In June 1892, workers at a steel plant in Homestead, Pennsylvania, were locked out after pay negotiations failed between the Carnegie Steel Company and the Amalgamated Association of Iron and Steel Workers. The result was one of the first organised strikes in American labour history. Andrew Carnegie had placed his factories, and indeed later his industrial empire, under the control of Henry Clay Frick. Carnegie publicly supported the rights of workers to join unions and employ collective bargaining. Privately, however, he encouraged Frick to break the strike, and with it, the union.
Frick locked the union workers out and placed barbed wire fences, searchlights and watchtowers around the factory. He hired non-union workers to take the strikers’ jobs and get the factory going again, but they were unable to break through the union’s picket lines. So Frick hired three hundred armed guards from the Pinkerton Detective Agency to break the picket lines. When the Pinkerton guards arrived at the factory on the morning of 6 July, a gunfight broke out. Nine union workers and seven guards were killed during the fight, which lasted twelve hours.
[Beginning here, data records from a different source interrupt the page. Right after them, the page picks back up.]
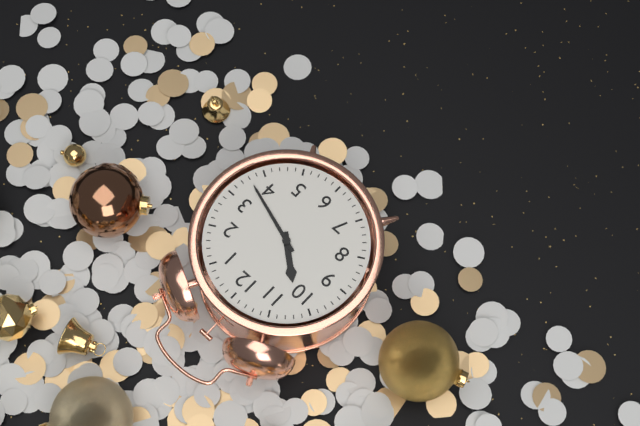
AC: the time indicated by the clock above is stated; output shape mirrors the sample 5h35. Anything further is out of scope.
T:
10h18
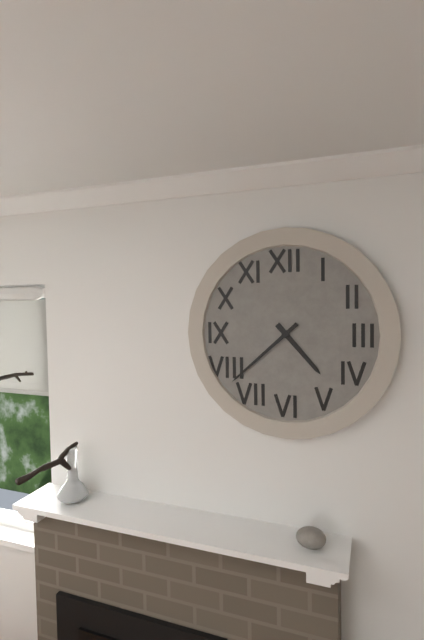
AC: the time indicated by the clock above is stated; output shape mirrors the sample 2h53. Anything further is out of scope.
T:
4h38
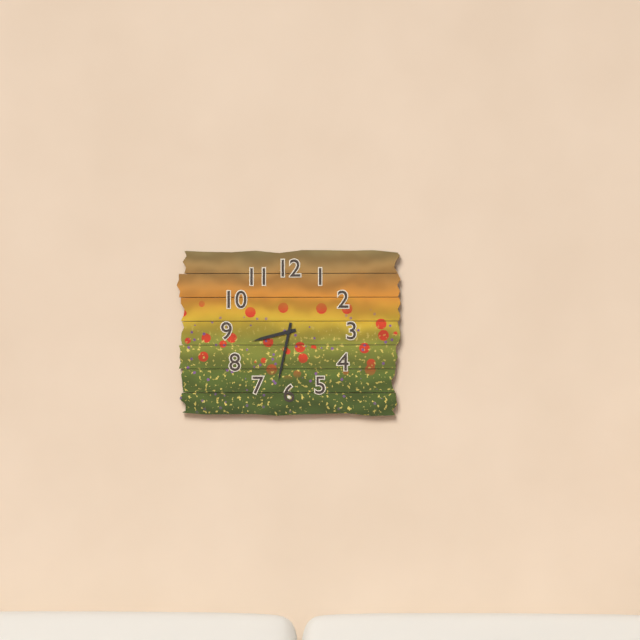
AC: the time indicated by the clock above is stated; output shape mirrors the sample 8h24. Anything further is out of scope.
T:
8h32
There was widespread outrage at Frick’s actions and the violent attack of the “Pinkertons”. Berkman and Goldman decided to assassinate Frick. This was the opportunity for the violent attentat to rouse the working class to revolt. There was no viler capitalist than Frick: for a while he was known as “America’s most hated man”. In his memoir, Berkman recounts his romantic fascination with the extreme act:
“Could anything be nobler than to die for a grand, a sublime Cause (sic)? Why, the very life of a true revolutionist has no other purpose, no significance whatever, save to sacrifice it on the altar of the beloved People.”
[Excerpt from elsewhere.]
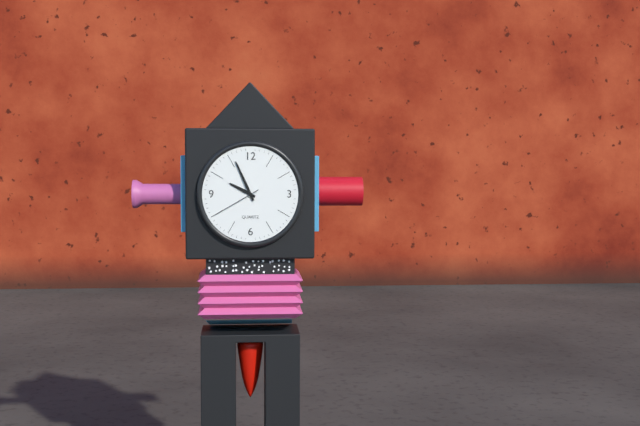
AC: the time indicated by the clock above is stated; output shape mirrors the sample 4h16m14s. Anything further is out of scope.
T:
9h56m40s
Berkman’s execution of the plan however was amateurish. His plan was to assassinate Frick and commit suicide afterward; Goldman’s rôle was to explain Berkman’s motives after his death. First, Berkman tried to make a bomb, but he failed. Berkman and Goldman then pooled their meagre savings to buy a handgun, and a suit for Berkman to wear for the assassination attempt.
On 23 July 1892, Berkman entered Frick’s office armed with the gun and a sharpened steel file. Frick dived under a chair and began to yell. Berkman shot Frick three times, then grappled with him and stabbed him in the leg. Others in the office came to Frick’s rescue and beat Berkman unconscious. He was convicted of attempted murder and given a twenty-two-year prison sentence. Frick survived the attack.
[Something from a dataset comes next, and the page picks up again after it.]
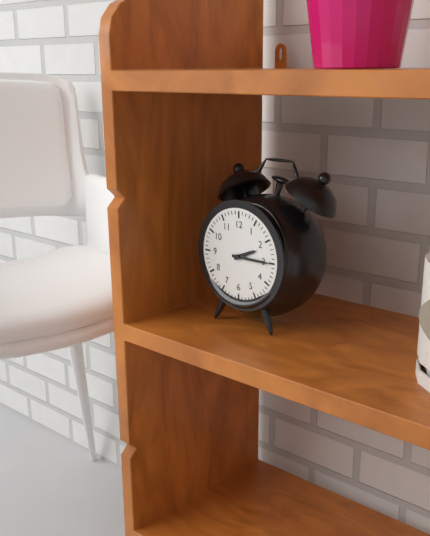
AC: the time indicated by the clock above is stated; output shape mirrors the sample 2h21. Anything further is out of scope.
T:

As he later related in his prison memoir, Berkman encountered a Homestead striker soon after his imprisonment. Berkman immediately romanticises the man as the embodiment of the workers’ struggle. He is enthralled to meet an actual striker, a true-blooded member of the working classes. Here at last Berkman would find his vindication. But the meeting produces nothing but bitter disappointment. The striker decries Berkman’s assassination attempt. “We are law-abiding people”, he says, adding that the workers don’t want anything to do with the “anachrists” as he misnames them.
Other workers on whose behalf Berkman attempted the attentat were not impressed either. There was no worker uprising as a result of Berkman’s effort; his attack was widely condemned, including by unions, workers and even other anarchists. Negative publicity from the attempted assassination resulted in the collapse of the Homestead strike. 2,500 men lost their jobs, and most of the workers who stayed had their wages halved.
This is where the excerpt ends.